The Badminton World Federation disqualified four doubles pairs, Chinese world champions Wang Xiaoli and Yu Yang of China, world No.3 South Koreans Jung Kyun-eun and Kim Ha-na, No.8 South Koreans Ha Jung-eun and Kim Min-jung and 13th-ranked Indonesians Meiliana Jauhari and Greysia Polii.

It followed a disciplinary hearing launched after outrage from jeering fans who had to watch as the four teams appeared to play badly deliberately in a bid to lose and manipulate a more favourable quarter-final match up.

Their actions were described by London Games boss Seb Coe as "unacceptable".

The BWF later rejected an appeal from South Korea while Indonesia withdrew its appeal and China accepted the bans.

The expulsions meant Choo and Veeran became Australia's first Olympic quarter-finalists in the sport since 1992 but it counted for little.

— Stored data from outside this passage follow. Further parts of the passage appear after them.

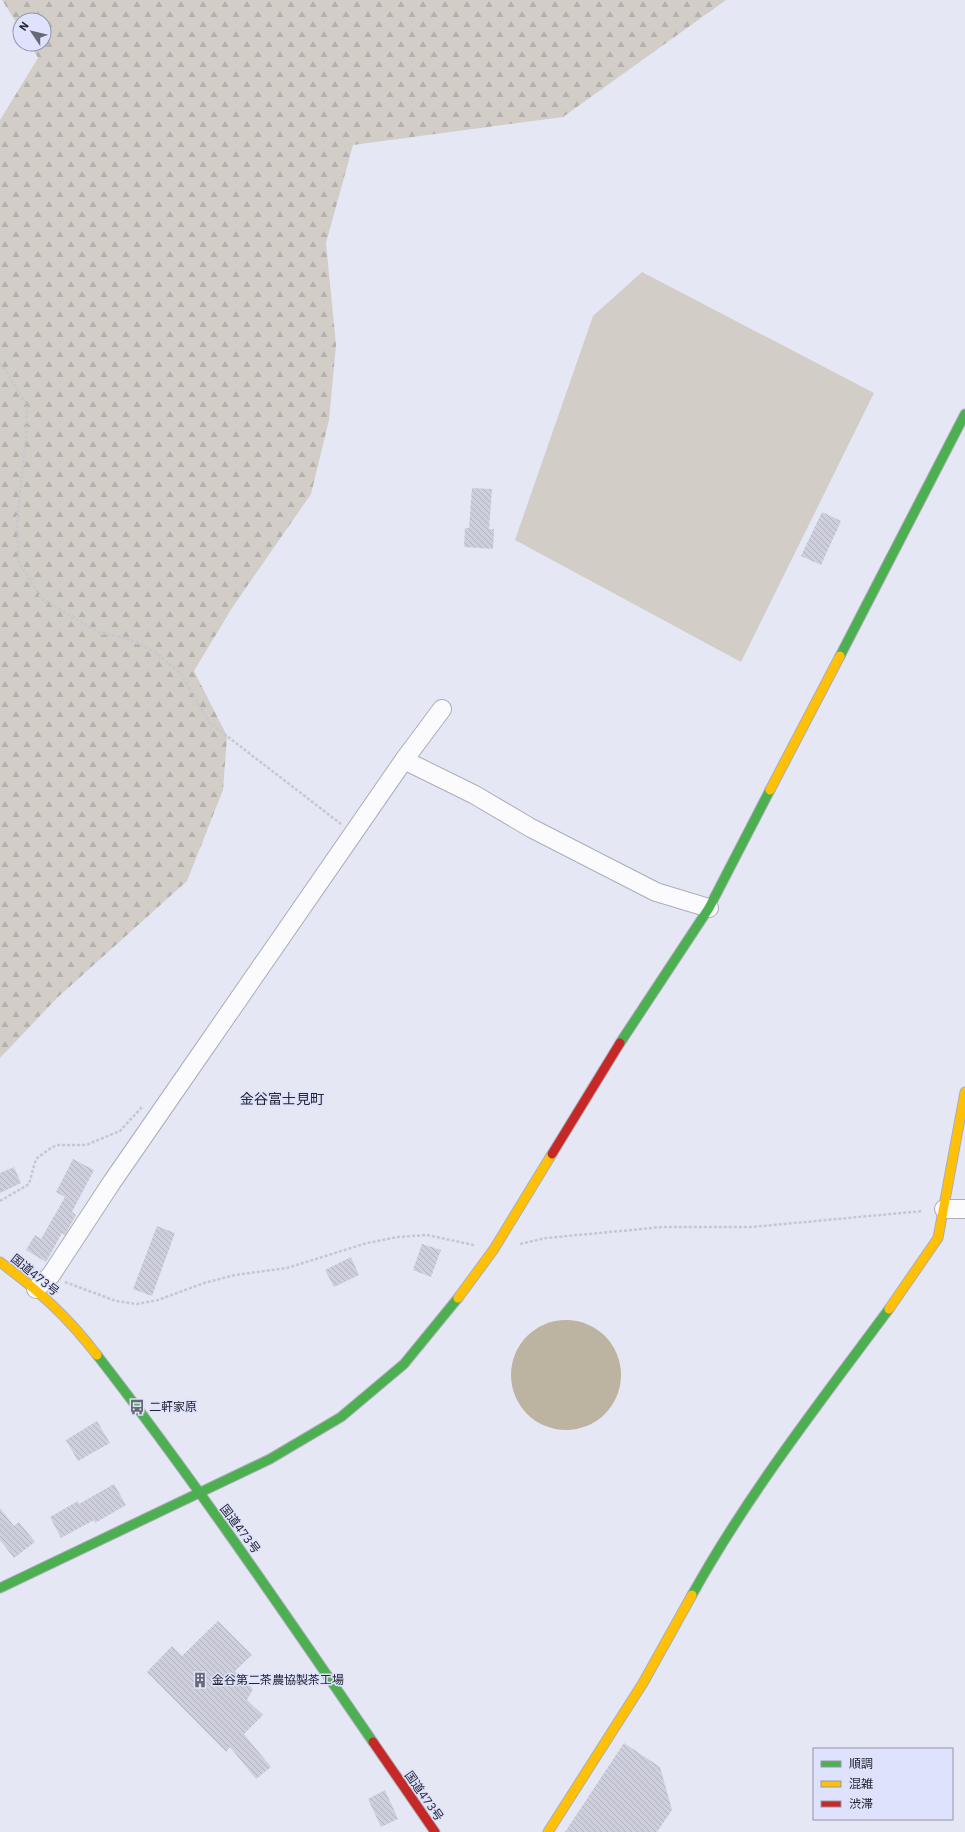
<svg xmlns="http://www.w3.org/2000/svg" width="965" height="1832" font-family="'IBM Plex Sans','Noto Sans JP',sans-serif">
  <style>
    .forest { fill: url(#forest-firs) }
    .garden { fill: #d2cdc7 }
    .water { fill: #bcb3a1 }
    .building { fill: url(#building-back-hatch) }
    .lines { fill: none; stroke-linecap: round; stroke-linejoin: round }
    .street-casing { stroke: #acadb9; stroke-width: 20 }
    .fast-casing { stroke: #acadb9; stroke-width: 11 }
    .slow-casing { stroke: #acadb9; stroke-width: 11 }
    .jam-casing { stroke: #acadb9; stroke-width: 11 }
    .path { stroke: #c7c7cd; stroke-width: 2.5; stroke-dasharray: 3 2; stroke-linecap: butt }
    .street { stroke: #fbfbfe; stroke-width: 18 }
    .fast { stroke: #4caf50; stroke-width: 9 }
    .slow { stroke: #ffc107; stroke-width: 9 }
    .jam { stroke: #c62828; stroke-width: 9 }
    .labels { text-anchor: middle; stroke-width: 3; stroke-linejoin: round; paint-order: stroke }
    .street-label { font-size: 12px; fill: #242531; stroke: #dee2fc }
    .poi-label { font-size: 12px; fill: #242531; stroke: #dee2fc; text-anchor: start }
    .quarter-label { font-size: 14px; fill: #242531; stroke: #dee2fc }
  </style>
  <defs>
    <pattern id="forest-firs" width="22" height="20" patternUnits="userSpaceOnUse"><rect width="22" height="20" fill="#d2cdc7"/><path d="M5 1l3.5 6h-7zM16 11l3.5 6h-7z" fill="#b4b0ab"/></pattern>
    <pattern id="building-back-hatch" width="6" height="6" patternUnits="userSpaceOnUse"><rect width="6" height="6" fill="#cecfdc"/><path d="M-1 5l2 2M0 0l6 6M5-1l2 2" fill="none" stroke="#b1b2bd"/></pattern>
  </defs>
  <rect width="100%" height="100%" fill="#e5e7f5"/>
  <path class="forest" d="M2,0H726L563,117L353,145L326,243L336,345L329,420L311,494L232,608L194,671L227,736L223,790L187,881L57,998L0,1058V120L38,58L30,44H44V20H20V28Z"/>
  <path class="garden" d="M642,272L874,393L741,662L515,540L593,316Z"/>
  <circle class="water" cx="566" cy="1375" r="55"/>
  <g class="building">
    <path d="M472,488L492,489L489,529H494L493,549L464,547L465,528H469Z"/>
    <path d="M822,512L841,521L821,565L801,556Z"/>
    <path d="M73,1159L94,1170L72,1212L76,1215L65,1235L62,1233L46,1262L26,1250L35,1235L41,1239L65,1197L56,1192Z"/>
    <path d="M14,1167L21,1183L0,1193V1173Z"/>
    <path d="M157,1226L175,1233L152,1296L133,1289Z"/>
    <path d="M422,1244L441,1250L431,1277L413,1270Z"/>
    <path d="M351,1257L359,1275L334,1287L325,1270Z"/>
    <path d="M97,1421L110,1443L78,1461L66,1440Z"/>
    <path d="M114,1484L126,1505L95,1523L94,1520L61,1538L50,1517L78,1501L79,1504Z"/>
    <path d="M0,1508L14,1526L19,1522L35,1542L14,1558L0,1540Z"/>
    <path d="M218,1621L252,1655L235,1671L253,1689L247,1700L263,1715L244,1734L271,1767L256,1779L230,1747L226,1752L147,1672L172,1646L182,1656Z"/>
    <path d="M624,1743L660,1767L672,1810L657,1832H565Z"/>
    <path d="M385,1790L398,1819L381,1827L368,1799Z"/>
  </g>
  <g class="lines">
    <g class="street-casing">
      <g id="street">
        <path d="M404,760L475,795L531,828L656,892L709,908"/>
        <path d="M944,1209H965"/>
        <path d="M36,1289L51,1275L112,1182L195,1062L404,760L442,709"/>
      </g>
    </g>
    <g class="fast-casing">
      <g id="fast">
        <path d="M840,656L965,414"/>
        <path d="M620,1043L709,908L770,790"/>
        <path d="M97,1355C194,1480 283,1611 373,1742"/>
        <path d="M0,1588L270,1459L341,1417L404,1364L458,1298"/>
        <path d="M692,1595C748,1494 820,1402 889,1309"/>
      </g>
    </g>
    <g class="slow-casing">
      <g id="slow">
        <path d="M770,790L840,656"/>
        <path d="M0,1262C39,1291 67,1316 97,1355"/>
        <path d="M458,1298L494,1249L552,1154"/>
        <path d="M889,1309L938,1238L965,1092"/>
        <path d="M548,1832L643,1683L692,1595"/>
      </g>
    </g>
    <g class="jam-casing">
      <g id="jam">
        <path d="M552,1154L620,1043"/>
        <path d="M373,1742L435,1832"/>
      </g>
    </g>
    <g class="path">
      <path d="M0,364L3,366L27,406L26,438L17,518L19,563L42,599L100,633L125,638L155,652L181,674L210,723L341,824"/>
      <path d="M0,1201L29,1184L36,1159L51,1148L57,1145H86L120,1131L142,1107"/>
      <path d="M520,1244L546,1238L663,1227H752L923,1211"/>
      <path d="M65,1282L116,1301L137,1304L158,1300L204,1283L235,1275L287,1268L367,1243L398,1237L427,1235L474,1245"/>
    </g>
    <use href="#street" class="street"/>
    <use href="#fast" class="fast"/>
    <use href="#slow" class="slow"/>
    <use href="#jam" class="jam"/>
  </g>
  <defs>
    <g id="bus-bare" transform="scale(1.2)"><path d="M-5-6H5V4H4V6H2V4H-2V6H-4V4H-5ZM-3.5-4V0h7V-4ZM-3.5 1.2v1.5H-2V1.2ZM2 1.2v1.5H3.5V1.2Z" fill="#686976" stroke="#dee2fc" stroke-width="2.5" paint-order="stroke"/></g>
    <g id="building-bare" transform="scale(1.2)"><path d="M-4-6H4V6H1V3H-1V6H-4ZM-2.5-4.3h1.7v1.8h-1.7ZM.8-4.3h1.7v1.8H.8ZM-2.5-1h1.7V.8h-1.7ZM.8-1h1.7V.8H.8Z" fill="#686976" stroke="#dee2fc" stroke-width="2.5" paint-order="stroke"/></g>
  </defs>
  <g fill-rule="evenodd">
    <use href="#bus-bare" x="137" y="1407"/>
    <use href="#building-bare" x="200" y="1680"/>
  </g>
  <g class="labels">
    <g class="street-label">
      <text transform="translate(35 1275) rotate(39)" y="4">国道473号</text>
      <text transform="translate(240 1529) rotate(53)" y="4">国道473号</text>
      <text transform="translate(424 1796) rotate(55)" y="4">国道473号</text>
    </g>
    <g class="poi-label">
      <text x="149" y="1411">二軒家原</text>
      <text x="212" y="1684">金谷第二茶農協製茶工場</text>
    </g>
    <g class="quarter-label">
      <text x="282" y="1104">金谷富士見町</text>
    </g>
  </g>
  <rect x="813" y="1748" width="140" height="72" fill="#dee2fc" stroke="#9496ab"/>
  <rect x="821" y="1761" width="20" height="6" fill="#4caf50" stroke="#9496ab"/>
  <text x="849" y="1768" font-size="12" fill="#242531">順調</text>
  <rect x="821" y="1781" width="20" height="6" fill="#ffc107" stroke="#9496ab"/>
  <text x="849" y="1788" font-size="12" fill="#242531">混雑</text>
  <rect x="821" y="1801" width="20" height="6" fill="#c62828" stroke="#9496ab"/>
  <text x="849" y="1808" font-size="12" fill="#242531">渋滞</text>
  <g transform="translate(32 32) rotate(305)"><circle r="19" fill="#dee2fc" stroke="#9496ab"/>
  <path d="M0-3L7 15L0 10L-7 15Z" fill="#686976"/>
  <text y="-6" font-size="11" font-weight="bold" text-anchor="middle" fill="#242531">N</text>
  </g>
</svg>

Thrown back into action within hours of the DQs being handed down, the Australian pair lost 21-9 18-21 21-18 to Canada's Alex Bruce and Michele Li.

Their team head coach Lasse Bundgaard praised the BWF for the decisive action against the eight players.

"It's good news for the girls, it's good news for badminton," Bundgaard said.

"What happened last night was really bad for our sport."

The International Olympic Committee also applauded the BWF for its "swift and decisive action".

"Such behaviour is incompatible with the Olympic values," IOC spokesman Mark Adams said.

Teams pointed to the introduction of a round-robin stage rather than a straight knockout tournament as the main cause of the problem.

The round-robin format can allow results to be manipulated to earn an easier matchup in the knockout round.